Improvisations-Schauspieler setzen diese Techniken bewusst ein, um einen bestimmten Effekt zu erzielen – meist, ohne dass das Publikum es bemerkt. Im LARP hingegen ist die Statustheorie weitaus weniger bewusst im Einsatz, da sie weniger bekannt ist. Auch wenn im LARP konfliktarme Begegnungen direkte Konfrontationen überwiegen, wird dennoch unbewusst oft gerne Konfliktspiel gesucht, weil der Ausgang des gegenseitigen Statusspiels hohen Unterhaltungswert hat. Besonders „spannend“ gestalten sich Konfrontationen dann, wenn zwei oder mehr Hoch-Status-Charaktere mit unterschiedlichen Ansichten aufeinanderprallen. Die gesamte Dynamik des Drachenfestes beispielsweise basiert auf diesem Prinzip: Die Avatare der unterschiedlichen Lager sind gleichrangige Hoch-Status-Kontrahenten, deren zerstörerische Konfrontation durch einen Wettstreit abgewendet wird, an dem sich im Status variable Gefolgsleute der Avatare beteiligen.

Gemeinsam oder gar nicht

Eine Erfahrung macht jeder Spieler ständig, ob er auf der Bühne oder dem Zeltplatz einer Con steht, durch alle Unterhaltungen und Konfrontationen: Alleine geht es nicht. Rollenspiel lebt vom Zusammenspiel, von der gegenseitigen Kooperation und Rücksichtnahme, aber auch vom wachen Einsatz eines jeden. Viele Charakterkonzepte funktionieren nur mit dem Rückhalt anderer Charaktere. Ein Anführer ist nur dann ein Anführer, wenn ihn die Spieler als solchen behandeln, eine Wunde oder Verfluchung braucht das Echo anderer Charaktere und wird sinnlos, wenn sie ignoriert wird. Eine Szene im LARP, an die sich alle erinnern, besteht aus gemeinsamer “Screentime”, aus dem ausgeglichenen Zusammenwirken mehrerer Spieler, die im richtigen Moment entweder vortreten oder sich zurücknehmen. Auf der Bühne braucht es ebenso einen wachen Geist, der genau erkennt, wann man selbst gefordert ist und wann man dem Anderen sein Rampenlicht lässt.

Ein Vorbild für LARP?

Da stellt sich doch die Frage: Wenn unbewusst bereits so viel Improvisationstheater in den Vorgängen rund um LARP steckt – kann dann nicht LARP von den Erfahrungen und den vielfältigen theoretischen Ansätzen des Impro-Theaters profitieren?

Spontan sein

Dazu vielleicht ein weiteres Beispiel, das vielen Spielern so oder ähnlich schon einmal begegnet ist.
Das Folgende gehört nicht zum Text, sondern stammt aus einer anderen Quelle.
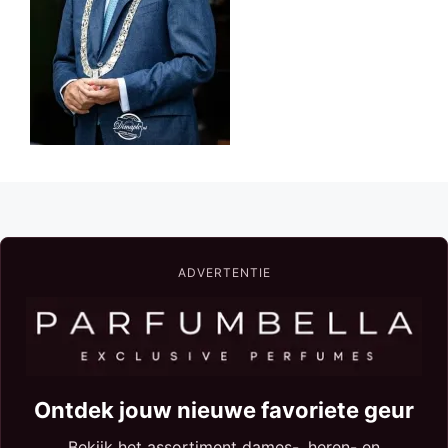
ADVERTENTIE
Ontdek jouw nieuwe favoriete geur
Bekijk het assortiment dames-, heren- en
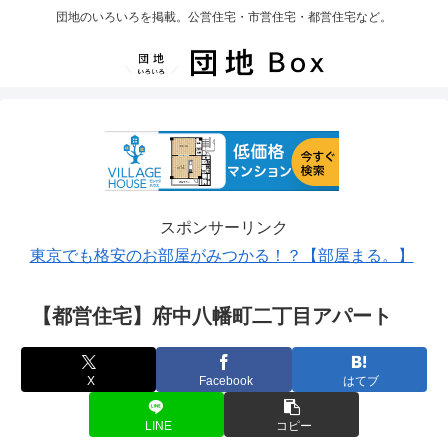
団地のいろいろを掲載。公営住宅・市営住宅・都営住宅など。
スポンサーリンク
東京でも格安のお部屋がみつかる！？【部屋まる。】
【都営住宅】府中八幡町二丁目アパート
X
Facebook
はてブ
LINE
コピー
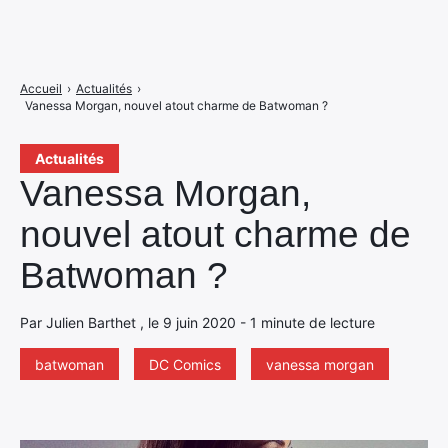
Accueil
›
Actualités
›
Vanessa Morgan, nouvel atout charme de Batwoman ?
Actualités
Vanessa Morgan,
nouvel atout charme de
Batwoman ?
Par Julien Barthet , le 9 juin 2020 - 1 minute de lecture
batwoman
DC Comics
vanessa morgan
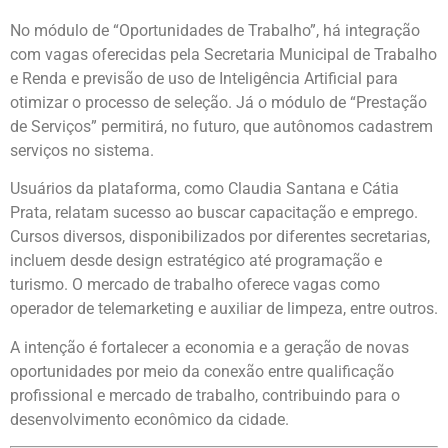
No módulo de “Oportunidades de Trabalho”, há integração
com vagas oferecidas pela Secretaria Municipal de Trabalho
e Renda e previsão de uso de Inteligência Artificial para
otimizar o processo de seleção. Já o módulo de “Prestação
de Serviços” permitirá, no futuro, que autônomos cadastrem
serviços no sistema.
Usuários da plataforma, como Claudia Santana e Cátia
Prata, relatam sucesso ao buscar capacitação e emprego.
Cursos diversos, disponibilizados por diferentes secretarias,
incluem desde design estratégico até programação e
turismo. O mercado de trabalho oferece vagas como
operador de telemarketing e auxiliar de limpeza, entre outros.
A intenção é fortalecer a economia e a geração de novas
oportunidades por meio da conexão entre qualificação
profissional e mercado de trabalho, contribuindo para o
desenvolvimento econômico da cidade.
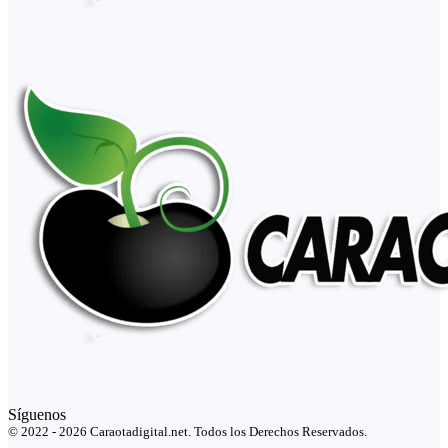
Síguenos
© 2022 - 2026 Caraotadigital.net. Todos los Derechos Reservados.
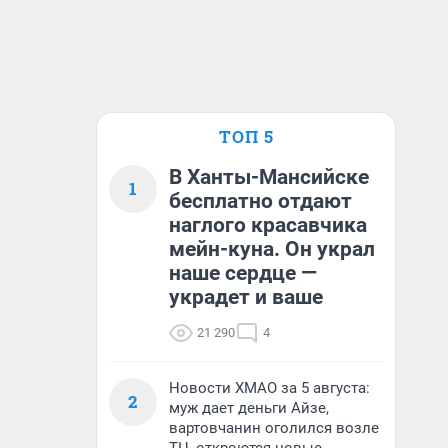
ТОП 5
В Ханты-Мансийске
1
бесплатно отдают
наглого красавчика
мейн-куна. Он украл
наше сердце —
украдет и ваше
21 290
4
Новости ХМАО за 5 августа:
2
муж дает деньги Айзе,
вартовчанин оголился возле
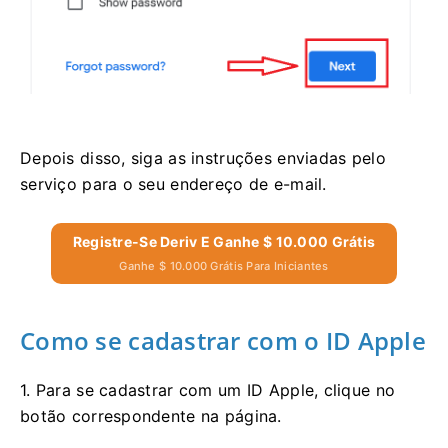
Depois disso, siga as instruções enviadas pelo
serviço para o seu endereço de e-mail.
Registre-Se Deriv E Ganhe $ 10.000 Grátis
Ganhe $ 10.000 Grátis Para Iniciantes
Como se cadastrar com o ID Apple
1. Para se cadastrar com um ID Apple, clique no
botão correspondente na página.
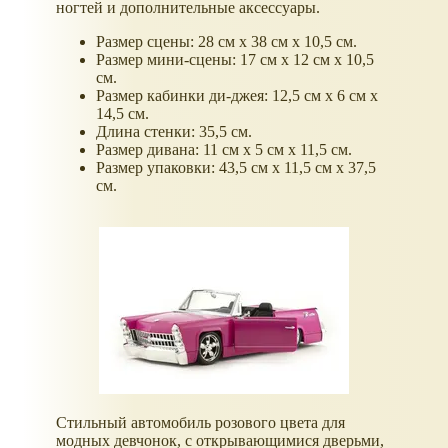
ногтей и дополнительные аксессуары.
Размер сцены: 28 см x 38 см x 10,5 см.
Размер мини-сцены: 17 см x 12 см x 10,5
см.
Размер кабинки ди-джея: 12,5 см x 6 см x
14,5 см.
Длина стенки: 35,5 см.
Размер дивана: 11 см x 5 см x 11,5 см.
Размер упаковки: 43,5 cм х 11,5 см х 37,5
см.
Стильный автомобиль розового цвета для
модных девчонок, с открывающимися дверьми,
Wer kennt sie nicht, die folgende Situation: Gerade eben hat der Schurken-NSC einen epischen Satz gesprochen, der unbedingt Paroli verlangt, eine epische Antwort im Stil eines Helden. Doch während der NSC und jeder Autor eines Skripts, sei es Film oder Buch, Stunden oder Tage dafür aufwenden kann, den Satz in der perfekten Wort- und Tonwahl zu formulieren, bleiben dem Spieler nur wenige Sekunden – und das reicht häufig nicht für den gewünschten Grad an Epik. Die deutsche Sprache kennt, dem Französischen entlehnt, ein Wort für genau diese Situation: Treppenwitz. Die Gewitztheit für die perfekte Antwort, die man jedoch erst hinterher entwickelt, auf der figurativen Treppe nach oben aus der Szene hinaus. Doch dann ist es zu spät, um die Antwort zu geben, und man ärgert sich, dass sie nicht zur Stelle war, als man sie brauchte.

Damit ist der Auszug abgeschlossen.